While I'm modernising the rest of the code, this seems like a good
time to turn that into the same more or less type-safe and less
cumbersome system as I'm using for other parts of the code, such as
Socket, Plug, BinaryPacketProtocol and so forth: the Backend structure
contains a vtable pointer, and a system of macro wrappers handles
dispatching through that vtable.
Same principle again - the more of these structures have globally
visible tags (even if the structure contents are still opaque in most
places), the fewer of them I can mistake for each other.

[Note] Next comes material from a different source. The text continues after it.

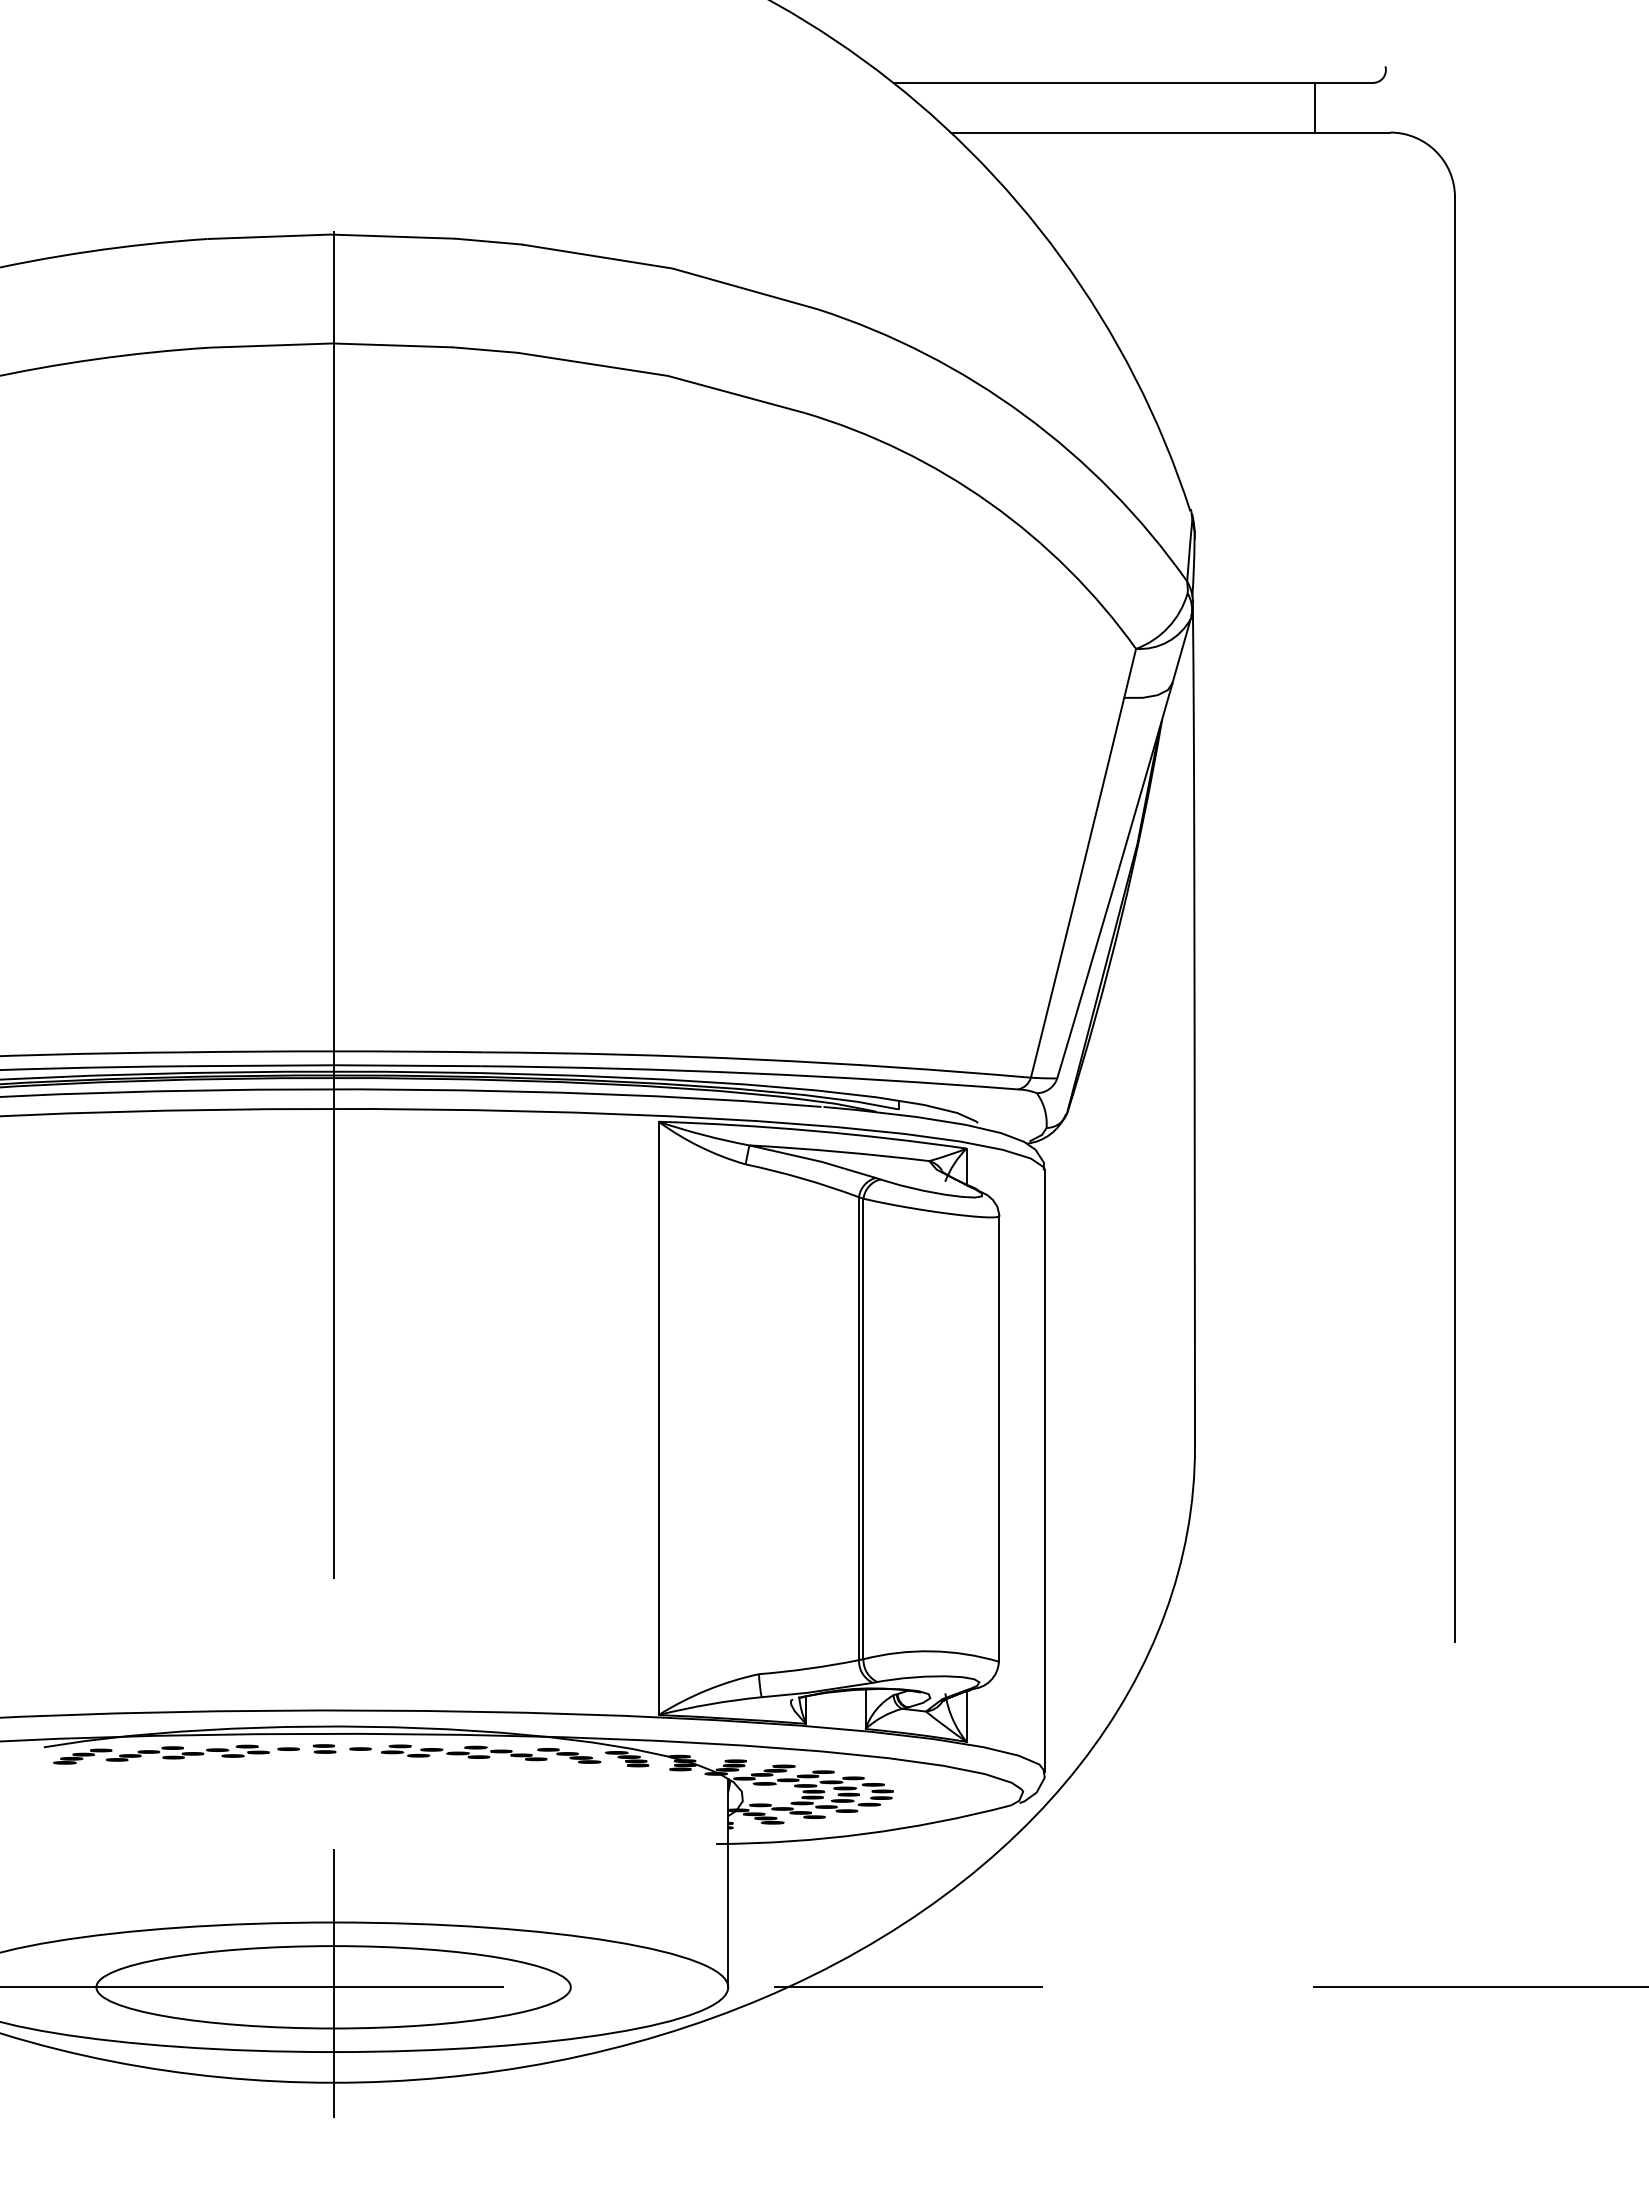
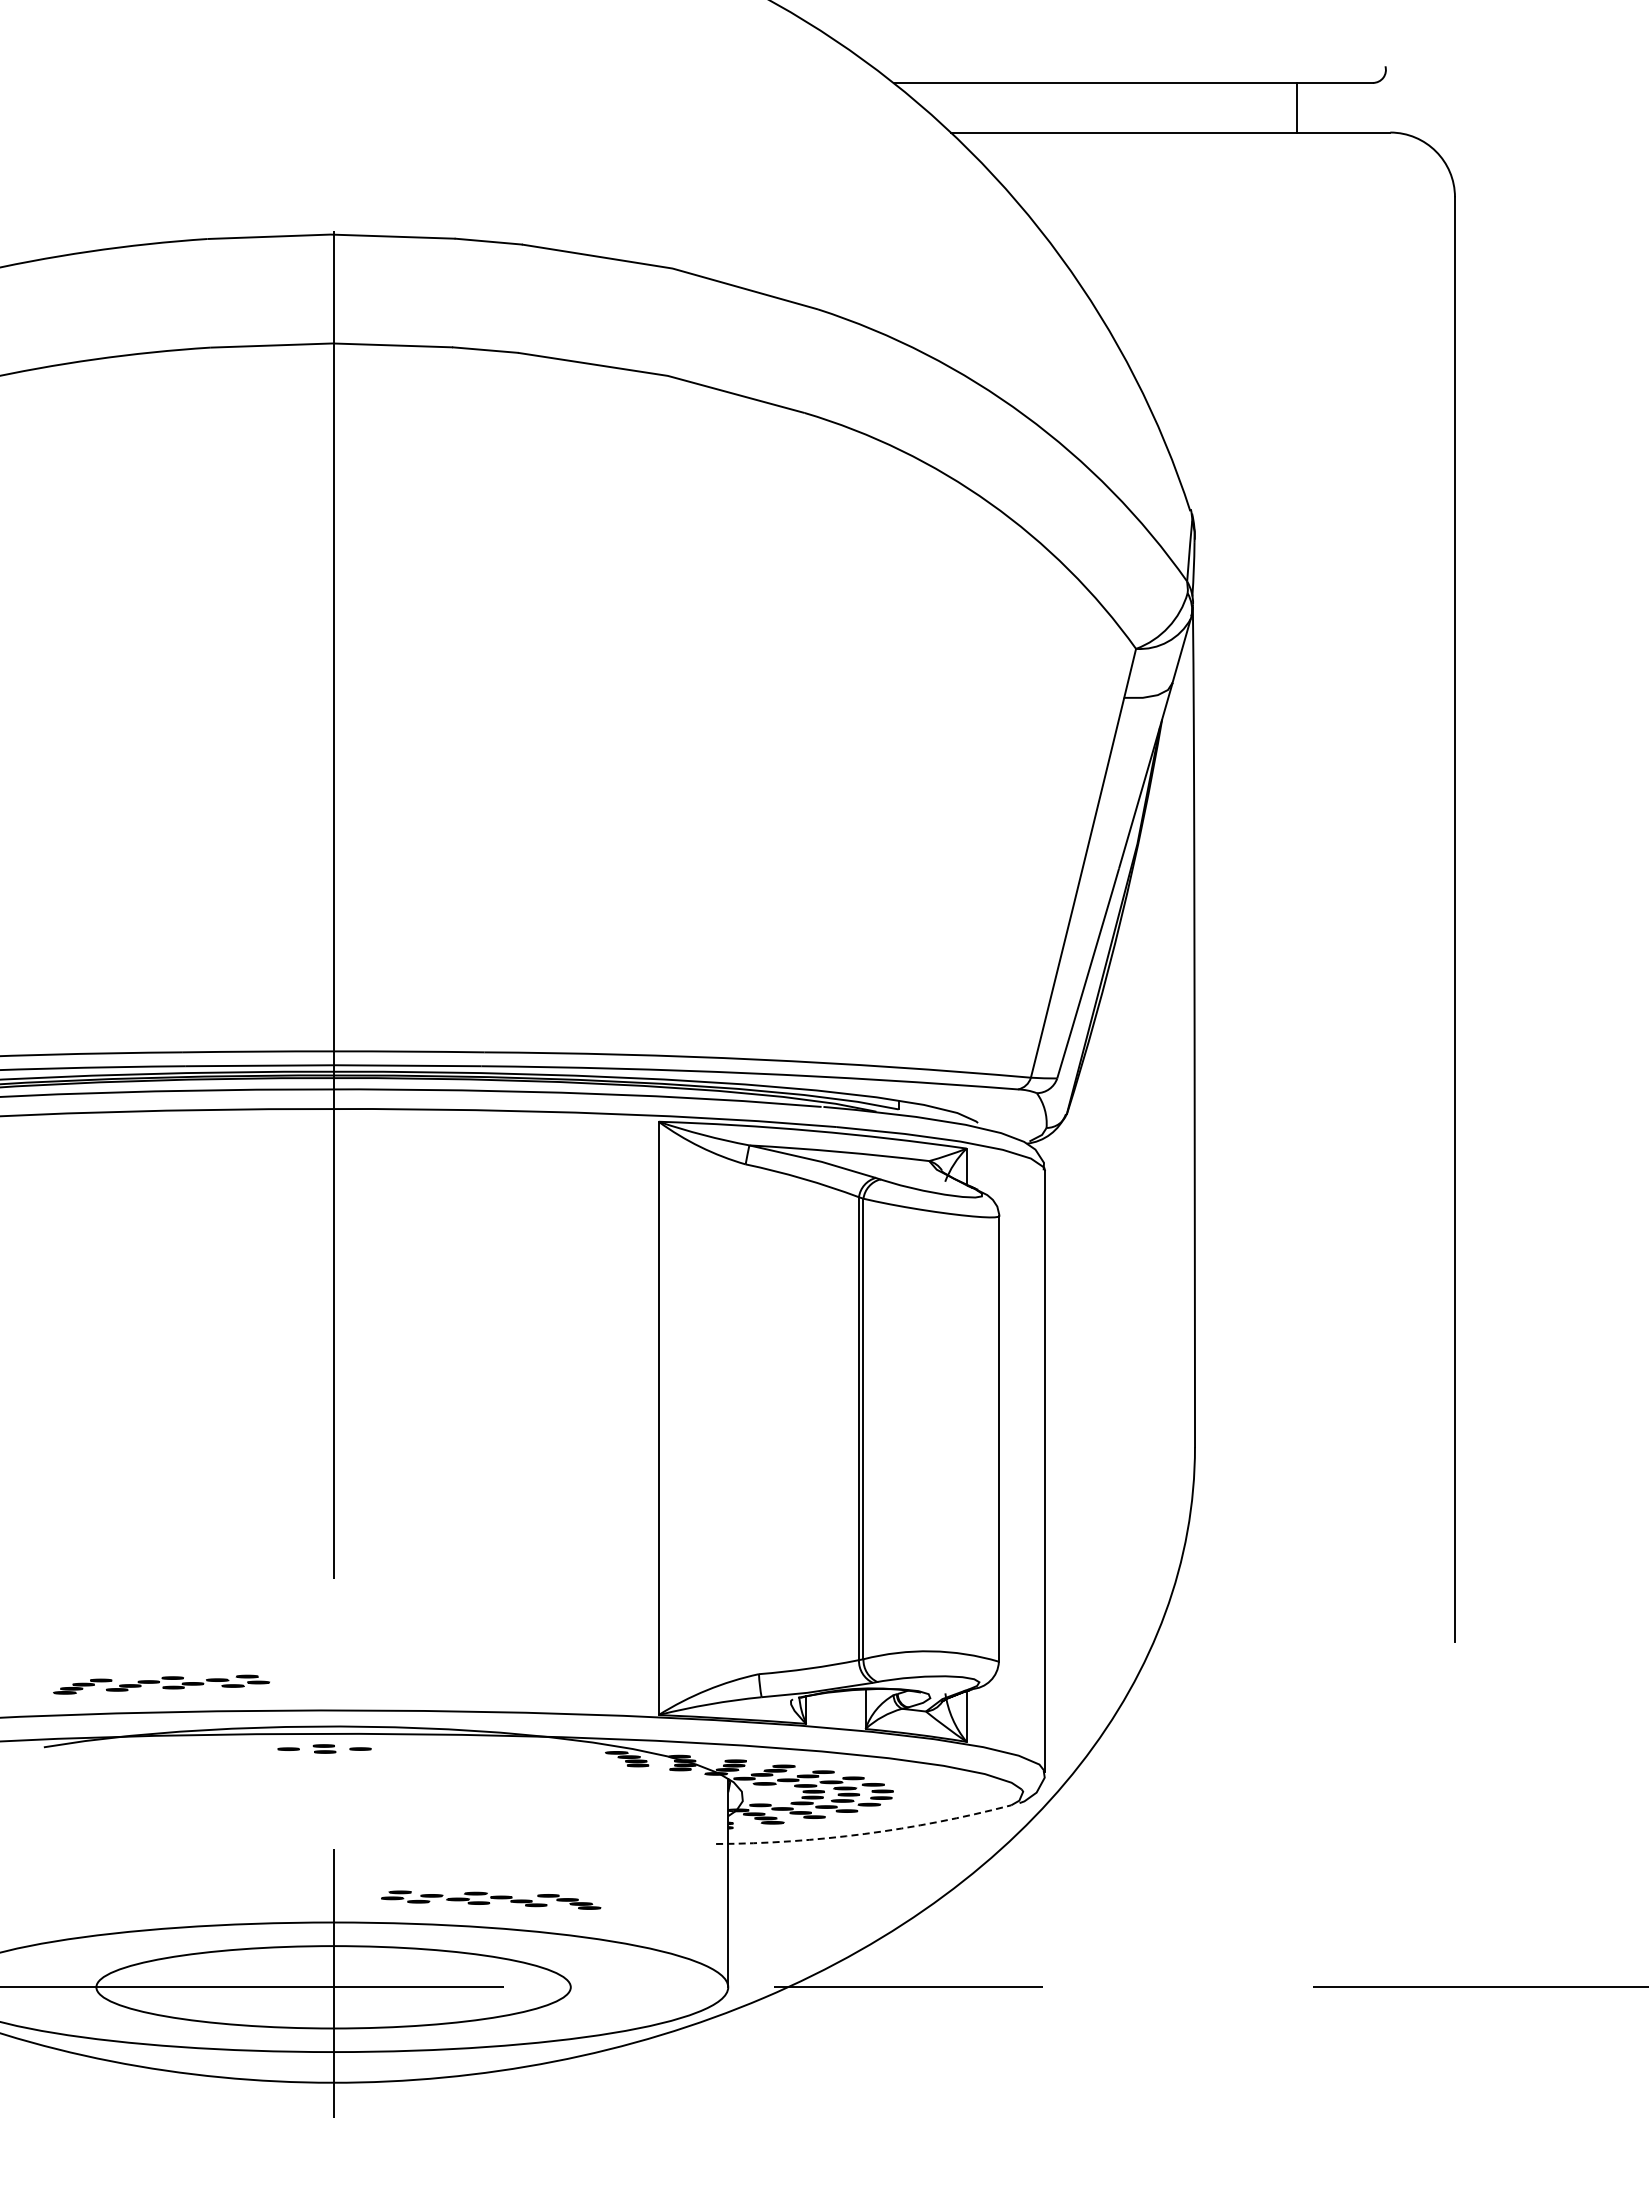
line at (1314, 107) position: (1314, 107) -> (1296, 107)
part at (491, 1753) position: (491, 1753) -> (491, 1899)
part at (161, 1754) position: (161, 1754) -> (161, 1684)
arc at (864, 1833): solid -> dashed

That's one fewer anonymous 'void *' which might be accidentally
confused with some other pointer type if I misremember the order of
function arguments.
While I'm here, I've made its pointer-nature explicit - that is,
'Ldisc' is now a typedef for the structure type itself rather than a
pointer to it. A stylistic change only, but it feels more natural to
me these days for a thing you're going to eventually pass to a 'free'
function.
Now when we construct a packet containing sensitive data, we just set
a field saying '... and make it take up at least this much space, to
disguise its true size', and nothing in the rest of the system worries
about that flag until ssh2bpp.c acts on it.
Also, I've changed the strategy for doing the padding. Previously, we
were following the real packet with an SSH_MSG_IGNORE to make up the
size. But that was only a partial defence: it works OK against passive
traffic analysis, but an attacker proxying the TCP stream and
dribbling it out one byte at a time could still have found out the
size of the real packet by noting when the dribbled data provoked a
response. Now I put the SSH_MSG_IGNORE _first_, which should defeat
that attack.
But that in turn doesn't work when we're doing compression, because we
can't predict the compressed sizes accurately enough to make that
strategy sensible. Fortunately, compression provides an alternative
strategy anyway: if we've got zlib turned on when we send one of these
sensitive packets, then we can pad out the compressed zlib data as
much as we like by adding empty RFC1951 blocks (effectively chaining
ZLIB_PARTIAL_FLUSHes). So both strategies should now be dribble-proof.